- OBJECTIVES:
[A] Answer these questions using the UAE tax residency article.
(i) Which three taxes does the UAE currently not impose on individuals?
(ii) How many double tax treaties has the UAE signed worldwide?
(iii) At what web address does the UAE Federal Tax Authority publish details on tax treaties?
[B] Please set down, word for word, the stretch of the UAE tax residency article from "The answer is" through "of life abroad.".

- GIVEN PASSAGE:

··········

How to Become a UAE Tax Resident in 2025: Requirements, TRC Application, and Double Tax Treaties Explained

The United Arab Emirates (UAE) is widely recognised as a tax-free jurisdiction for individuals — there is currently no personal income tax, no capital gains tax, and no inheritance tax on residents or citizens. This favourable environment makes the UAE one of the most attractive destinations for expatriates, entrepreneurs, and global professionals seeking tax-efficient residency.

For many expats moving to Dubai, Abu Dhabi, or other Emirates, one of the first questions is:

👉 “Can I become a tax resident in the UAE, and what does that mean for my home country’s taxes?”

The answer is not as simple as just holding a UAE residence visa or renting an apartment. Before applying for UAE tax residency, it is crucial to check whether your home country (or passport country) has a Double Taxation Avoidance Agreement (DTAA) with the UAE. These treaties govern which country has the right to tax your worldwide income — and under what conditions.

Even if the UAE recognises you as a tax resident, your home country may impose stricter requirements such as:

  • Minimum physical presence abroad (e.g. 183 days).
  • Breaking tax ties like home ownership or family residence.
  • Proving economic and personal centre of life abroad.

At Exval, we guide expats through both the UAE tax framework and their home country’s treaty rules — to ensure compliance and prevent unexpected tax liabilities.

1. Why Double Tax Treaties Matter

The UAE has signed more than 140 double tax treaties worldwide, making it one of the most connected jurisdictions globally. These agreements override domestic residency definitions and are the foundation for proving tax residency abroad.

For example:

  • A German or UK expatriate may only be recognised as a UAE tax resident if they spend at least 183 days per year in the UAE and maintain a permanent home there.
  • Without meeting these thresholds, your home country might still claim taxing rights over your income, even if the UAE issues you a Tax Residency Certificate.

🔑 Tip: Always review the specific treaty between the UAE and your home country before making residency or relocation plans. The UAE Federal Tax Authority (FTA) publishes details on tax treaties at www.tax.gov.ae.

2. What Is Tax Residency in the UAE?

··········

- DATA:
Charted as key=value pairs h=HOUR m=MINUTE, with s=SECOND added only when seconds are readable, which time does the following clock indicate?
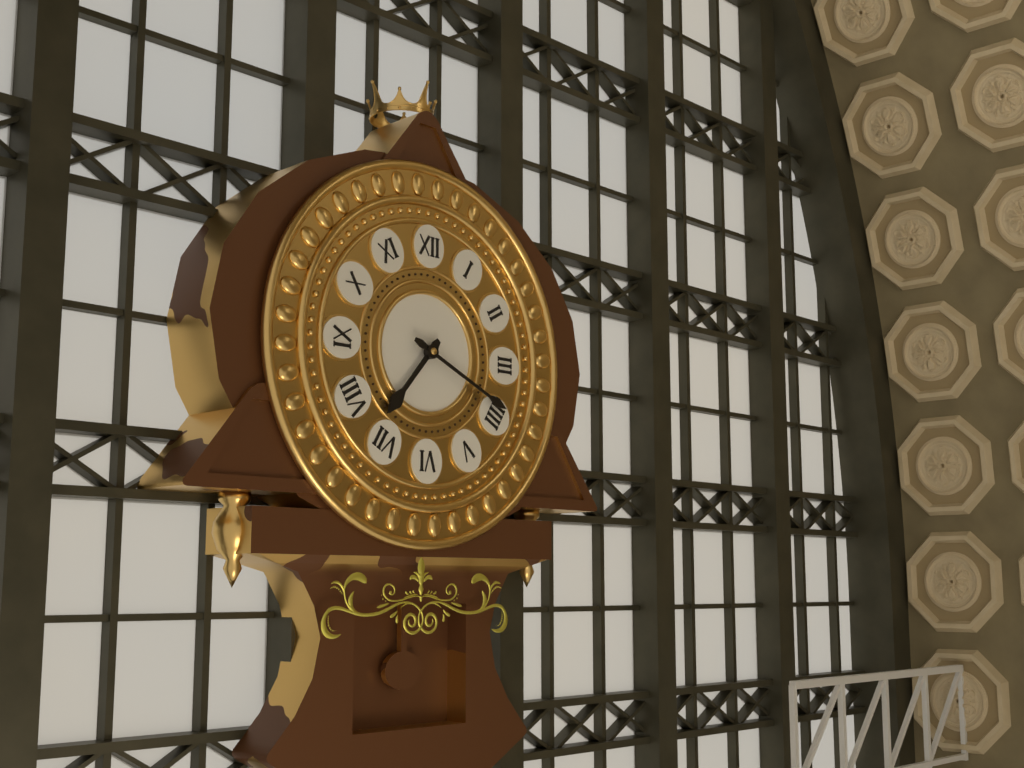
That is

··········

- RESULTS FOR THE EXERCISE:
[A]
(i) Personal income tax, capital gains tax, and inheritance tax.
(ii) More than 140.
(iii) www.tax.gov.ae

[B]
The answer is not as simple as just holding a UAE residence visa or renting an apartment. Before applying for UAE tax residency, it is crucial to check whether your home country (or passport country) has a Double Taxation Avoidance Agreement (DTAA) with the UAE. These treaties govern which country has the right to tax your worldwide income — and under what conditions.

Even if the UAE recognises you as a tax resident, your home country may impose stricter requirements such as:

  • Minimum physical presence abroad (e.g. 183 days).
  • Breaking tax ties like home ownership or family residence.
  • Proving economic and personal centre of life abroad.